Objective: To evaluate whether 1) a dedicated, multispecialty service, 2) a distinct hospital ward, 3) protocols, and 4) a specialist are associated with reduced mortality among patients with stroke.
Methods: The authors reviewed data (1998 and 1999) from all acute, non-federal hospitals in California, including administrative discharge databases for patient and hospital-level information, mortality data through 1 year post discharge, and a hospital-level survey regarding structural elements of stroke care. The impact of a dedicated, multidisciplinary stroke service and of stroke wards, protocols, and specialists on odds of death among patients with ischemic and hemorrhagic stroke were each examined using logistic regression models.
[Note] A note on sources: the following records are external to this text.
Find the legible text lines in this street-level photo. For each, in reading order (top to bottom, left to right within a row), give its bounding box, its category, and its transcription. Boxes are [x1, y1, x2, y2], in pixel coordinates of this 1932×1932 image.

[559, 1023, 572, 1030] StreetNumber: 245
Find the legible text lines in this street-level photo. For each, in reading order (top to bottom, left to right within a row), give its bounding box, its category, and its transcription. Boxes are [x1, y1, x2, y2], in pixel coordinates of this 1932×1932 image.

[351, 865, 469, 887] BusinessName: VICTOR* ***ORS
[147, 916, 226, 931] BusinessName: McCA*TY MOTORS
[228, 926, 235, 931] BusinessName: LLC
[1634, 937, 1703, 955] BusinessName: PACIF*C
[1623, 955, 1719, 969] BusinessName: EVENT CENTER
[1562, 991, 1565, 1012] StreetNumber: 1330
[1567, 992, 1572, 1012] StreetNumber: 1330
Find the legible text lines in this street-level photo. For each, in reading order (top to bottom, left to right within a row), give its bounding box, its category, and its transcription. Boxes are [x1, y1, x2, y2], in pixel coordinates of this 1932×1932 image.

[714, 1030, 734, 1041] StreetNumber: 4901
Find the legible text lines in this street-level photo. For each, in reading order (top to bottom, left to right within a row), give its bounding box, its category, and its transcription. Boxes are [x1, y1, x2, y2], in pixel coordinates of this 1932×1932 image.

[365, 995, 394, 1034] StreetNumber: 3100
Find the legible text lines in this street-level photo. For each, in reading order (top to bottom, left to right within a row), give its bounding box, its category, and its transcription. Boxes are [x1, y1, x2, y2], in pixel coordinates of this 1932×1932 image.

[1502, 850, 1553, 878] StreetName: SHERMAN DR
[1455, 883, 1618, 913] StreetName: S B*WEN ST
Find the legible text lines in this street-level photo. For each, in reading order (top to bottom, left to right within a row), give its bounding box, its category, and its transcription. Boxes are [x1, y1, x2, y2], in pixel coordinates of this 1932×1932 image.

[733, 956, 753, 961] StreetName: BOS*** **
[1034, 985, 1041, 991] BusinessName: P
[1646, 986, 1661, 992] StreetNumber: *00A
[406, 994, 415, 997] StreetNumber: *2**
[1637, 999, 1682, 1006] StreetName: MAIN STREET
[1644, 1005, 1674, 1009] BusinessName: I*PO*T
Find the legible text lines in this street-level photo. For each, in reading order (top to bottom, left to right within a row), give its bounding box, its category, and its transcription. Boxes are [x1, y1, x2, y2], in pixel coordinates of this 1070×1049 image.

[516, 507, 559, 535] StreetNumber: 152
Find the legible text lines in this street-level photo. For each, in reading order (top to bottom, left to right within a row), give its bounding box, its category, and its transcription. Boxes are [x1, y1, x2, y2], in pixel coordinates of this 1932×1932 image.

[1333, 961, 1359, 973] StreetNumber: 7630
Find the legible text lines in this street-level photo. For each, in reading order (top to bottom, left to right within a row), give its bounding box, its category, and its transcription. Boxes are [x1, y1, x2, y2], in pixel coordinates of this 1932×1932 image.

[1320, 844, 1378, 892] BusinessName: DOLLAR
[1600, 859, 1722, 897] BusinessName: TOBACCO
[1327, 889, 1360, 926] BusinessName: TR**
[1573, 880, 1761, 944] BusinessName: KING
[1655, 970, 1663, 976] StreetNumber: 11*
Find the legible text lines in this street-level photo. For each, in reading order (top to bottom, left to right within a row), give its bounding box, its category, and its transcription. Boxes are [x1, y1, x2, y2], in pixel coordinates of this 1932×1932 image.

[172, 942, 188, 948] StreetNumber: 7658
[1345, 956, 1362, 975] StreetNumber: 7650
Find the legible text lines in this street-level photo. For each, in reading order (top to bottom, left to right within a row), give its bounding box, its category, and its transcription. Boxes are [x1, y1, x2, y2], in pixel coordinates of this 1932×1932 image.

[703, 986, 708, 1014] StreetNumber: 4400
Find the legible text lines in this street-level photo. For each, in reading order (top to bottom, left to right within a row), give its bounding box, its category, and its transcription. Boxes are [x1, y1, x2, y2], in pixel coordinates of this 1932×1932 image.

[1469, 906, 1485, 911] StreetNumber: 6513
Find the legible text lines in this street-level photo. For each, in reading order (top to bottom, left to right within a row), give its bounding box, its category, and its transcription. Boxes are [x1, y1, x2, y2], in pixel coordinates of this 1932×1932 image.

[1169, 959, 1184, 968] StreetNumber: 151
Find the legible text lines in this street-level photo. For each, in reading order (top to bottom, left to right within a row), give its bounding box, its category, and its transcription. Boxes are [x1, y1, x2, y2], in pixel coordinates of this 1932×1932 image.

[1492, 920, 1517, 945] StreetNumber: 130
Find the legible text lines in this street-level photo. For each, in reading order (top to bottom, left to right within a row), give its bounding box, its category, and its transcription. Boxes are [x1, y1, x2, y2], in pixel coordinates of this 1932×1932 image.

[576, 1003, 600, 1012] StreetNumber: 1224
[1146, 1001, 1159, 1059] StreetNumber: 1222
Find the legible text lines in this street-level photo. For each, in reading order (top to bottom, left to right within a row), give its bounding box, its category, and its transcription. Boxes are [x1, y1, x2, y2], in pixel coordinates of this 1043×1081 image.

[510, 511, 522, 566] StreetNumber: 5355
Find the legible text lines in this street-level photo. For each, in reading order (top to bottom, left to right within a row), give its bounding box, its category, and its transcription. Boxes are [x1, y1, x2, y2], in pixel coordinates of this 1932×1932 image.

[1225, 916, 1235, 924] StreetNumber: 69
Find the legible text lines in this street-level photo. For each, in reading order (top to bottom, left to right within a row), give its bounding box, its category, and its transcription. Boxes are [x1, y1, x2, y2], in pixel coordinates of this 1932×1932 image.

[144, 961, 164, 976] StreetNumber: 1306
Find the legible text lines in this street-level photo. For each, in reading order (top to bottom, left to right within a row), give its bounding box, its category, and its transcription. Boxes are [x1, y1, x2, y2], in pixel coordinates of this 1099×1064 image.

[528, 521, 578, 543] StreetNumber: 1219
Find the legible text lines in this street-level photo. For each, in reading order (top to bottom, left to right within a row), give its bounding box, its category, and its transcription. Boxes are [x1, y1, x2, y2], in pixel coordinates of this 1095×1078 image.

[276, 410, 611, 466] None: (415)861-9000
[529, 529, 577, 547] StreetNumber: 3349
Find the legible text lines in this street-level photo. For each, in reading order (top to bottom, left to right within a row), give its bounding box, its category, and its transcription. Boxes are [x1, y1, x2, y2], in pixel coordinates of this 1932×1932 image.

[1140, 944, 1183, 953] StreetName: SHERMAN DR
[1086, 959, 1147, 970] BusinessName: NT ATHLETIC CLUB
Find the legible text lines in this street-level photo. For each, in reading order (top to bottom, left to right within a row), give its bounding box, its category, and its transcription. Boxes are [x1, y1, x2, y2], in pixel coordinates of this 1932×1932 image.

How these elements of care impacted outcome at teaching vs non-teaching hospitals was also examined.
Results: A 67.5% response rate (257/381) from surveyed hospitals provided data for 61,541 patients with stroke. A dedicated, multispecialty stroke service was available at 7.4% of hospitals. Twelve percent of hospitals had a stroke ward, 62.3% used protocols, and 16% had neurologists with specialty training in stroke. Patients cared for at hospitals with a dedicated stroke service had significantly lower odds for death at 30 days, and reduced mortality was maintained through 365 days after admission. Stroke wards, protocols, and specialists were not associated with reduced mortality. Having a dedicated stroke service was associated with reduced mortality at both non-teaching and teaching hospitals.
Conclusions: Dedicated, multispecialty stroke services are underutilized despite their association with reduced stroke mortality at both academic and non-academic hospitals.